A lot will be written about Britain’s vote and how it was a statement from people, left, right and centre, who feel excluded from decision-making and who feel they have no voice in how their lives are run from distant, detached powers.
It’s difficult not to blame the EU for many predicaments – after all, the way it handled the Eurozone’s problems and the migration crisis make it hard to feel sympathy for the Brussels bureaucracy and for the governments of the Member States. Anti-establishment feelings are legitimate, as there is a lot to be angry against.

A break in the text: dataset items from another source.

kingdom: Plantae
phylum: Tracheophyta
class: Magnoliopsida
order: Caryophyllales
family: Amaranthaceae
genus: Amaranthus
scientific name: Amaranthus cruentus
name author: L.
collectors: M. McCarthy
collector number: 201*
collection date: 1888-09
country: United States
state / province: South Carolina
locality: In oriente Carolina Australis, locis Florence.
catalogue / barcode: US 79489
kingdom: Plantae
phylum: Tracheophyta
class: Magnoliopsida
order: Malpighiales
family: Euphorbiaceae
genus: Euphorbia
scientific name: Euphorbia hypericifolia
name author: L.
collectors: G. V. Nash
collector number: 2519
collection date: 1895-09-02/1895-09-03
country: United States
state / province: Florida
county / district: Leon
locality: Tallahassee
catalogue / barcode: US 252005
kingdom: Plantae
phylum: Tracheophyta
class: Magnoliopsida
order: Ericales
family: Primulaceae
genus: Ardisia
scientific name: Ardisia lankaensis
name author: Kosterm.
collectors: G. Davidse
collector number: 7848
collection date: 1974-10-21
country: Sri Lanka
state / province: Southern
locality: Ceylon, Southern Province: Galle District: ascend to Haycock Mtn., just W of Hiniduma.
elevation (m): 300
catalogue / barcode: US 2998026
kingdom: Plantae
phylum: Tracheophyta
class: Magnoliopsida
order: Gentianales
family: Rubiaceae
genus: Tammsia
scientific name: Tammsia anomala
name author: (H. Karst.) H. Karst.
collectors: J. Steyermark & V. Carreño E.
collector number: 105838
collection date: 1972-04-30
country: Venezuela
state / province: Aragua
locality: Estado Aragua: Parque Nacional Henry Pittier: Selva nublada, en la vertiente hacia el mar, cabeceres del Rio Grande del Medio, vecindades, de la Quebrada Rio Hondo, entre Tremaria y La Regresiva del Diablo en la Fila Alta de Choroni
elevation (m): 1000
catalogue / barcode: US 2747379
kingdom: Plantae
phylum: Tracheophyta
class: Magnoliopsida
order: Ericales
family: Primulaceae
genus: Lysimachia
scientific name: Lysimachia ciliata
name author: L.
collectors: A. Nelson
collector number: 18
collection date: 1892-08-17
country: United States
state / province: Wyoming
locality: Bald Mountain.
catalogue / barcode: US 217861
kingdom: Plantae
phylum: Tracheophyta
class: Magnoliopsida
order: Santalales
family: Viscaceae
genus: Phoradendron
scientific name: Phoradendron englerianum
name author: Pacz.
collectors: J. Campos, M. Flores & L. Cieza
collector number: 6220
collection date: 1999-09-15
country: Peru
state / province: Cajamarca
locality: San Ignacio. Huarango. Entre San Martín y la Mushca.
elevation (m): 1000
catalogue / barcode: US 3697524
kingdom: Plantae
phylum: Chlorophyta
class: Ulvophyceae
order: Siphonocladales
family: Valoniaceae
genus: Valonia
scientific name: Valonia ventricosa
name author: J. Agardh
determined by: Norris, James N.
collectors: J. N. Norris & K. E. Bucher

What this victory shows, however, is that 52% of the voters went with an option that has no vision for the future of its country, no plan, no roadmap, no credible alternative to what was perhaps the UK’s most important strategic option in the last 50 years. The Leave campaign comprises a broad set of people with different political views whose only common objective was to pull the UK out of the European Union. As of today, there is an electoral mandate to do that, but the road ends there – no idea of what sort of relationship the UK and the EU will forge – and looking at the regional differences in the voting, there’s no idea of what the UK will even look like within 4-5 years.
Most of all, this was a victory of a campaign which resorted to lies, half-truths and distortion on a regular basis:
the message that the UK would be forced by the EU to accept a huge number of refugees, even though the UK is not bound to accept any refuges under the EU’s redistribution scheme
that EU citizens in the UK are draining the country’s welfare services, even though figures show the proportion of EU citizens in the UK who rely on state benefits is very small and their contribution to the British economy is significant
that it is possible for the UK to enjoy nearly all the benefits of the single market while putting a cap on EU immigration, even though being part of the single market implies accepting freedom of movement and other arrangements will take long to negotiate and will be cumbersome
that British taxpayers should not bailout troubled Eurozone countries, even though the UK is not even part of the Eurozone and will never be forced to join unless it wants to
that the EU is on its way to becoming a superstate with an army of its own at the expense of the UK’s sovereignty on defence, even though none of this is in the plans and could not be applied to the UK without British consent anyway
that the UK is constantly outvoted in EU Council meetings, even though in the enormous majority of times the UK votes with most of the EU member states
that 50% or so of the laws in the UK are drafted and approved by unelected bureaucrats at the expense of the British people, even though the EU decision-making involves two bodies whose members are democratically elected and one body whose leadership is selected and validated by the two other bodies
Confront these claims with the facts and the Leave camp is reduced to empty, angry rhetoric. Not very different from Donald Trump, when you look at it. Also not very unlike those who say that global warming is a myth and that there’s no actual evidence to claim that it is man-made – and there are several people in the Leave campaign who hold this position as well. Almost as if the only rule to follow was “everything you hear from an authority, certified organisation or any other source against your views is wrong”, exemplified by Michael Gove’s statement that the British public had enough of “so-called experts”.
Once the celebrations of the Leave campaign fade out, responsibilities will be demanded: the people who voted Leave, as genuinely convinced as they might have been that their problems are rooted in the UK’s condition as an EU member, will want to see promises fulfilled and this will be extremely difficult to deliver. We don’t know what will happen to UKIP, now that their main objective has been electorally achieved – if the UKIP is to erode by itself, Farage & Co. will not be held accountable for their contribution to this, while the Conservatives will have a responsibility greater that they can imagine, namely they will have to manage the UK’s departure in the least chaotic and more stable way possible, as long as it may take…and once again, there is no plan, no roadmap, no strategy whatsoever. It certainly won’t fall on David Cameron, now that he considers his mission to have failed and drew his own conclusions.
Perhaps what should be looked into is not why David Cameron pushed for a referendum on EU membership to save his political career (that’s what politicians do after all, secure their survival on the short term, it helped him in May 2015) but rather why an electorate that was expected to be risk-averse to such an option has decided to take this plunge and walk into an uncertainty that nobody knows exactly how it will turn out. Why have over 17 million people voted for a project (if we can even call it a project) that ignores clear, unambiguous information that debunks Leave’s most significant claims and why did politicians with a responsibility to defend the welfare of their constituents put themselves behind this platform.
For my generation, which was too young to recall the events of the late 1980s and early 1990s with the interest they deserved, this will probably be the most significant political event of our lives. For the first time in many years, I am genuinely afraid of what will happen in this part of the world over the next few years. This is not a crisis that can be contained to one or two countries or which can be solved with long meetings until 7 am in a Brussels building, this was the most serious wound ever dealt to the world’s most ambitious, and until recently, most successful integration process. If within 12 – 18 months the political map of Europe has not changed significantly, then we will have dodged a rain of bullets. Until then, what was triggered today is virtually unstoppable and if we thought that previous crises were difficult to handle, it won’t take long until we’re proven wrong.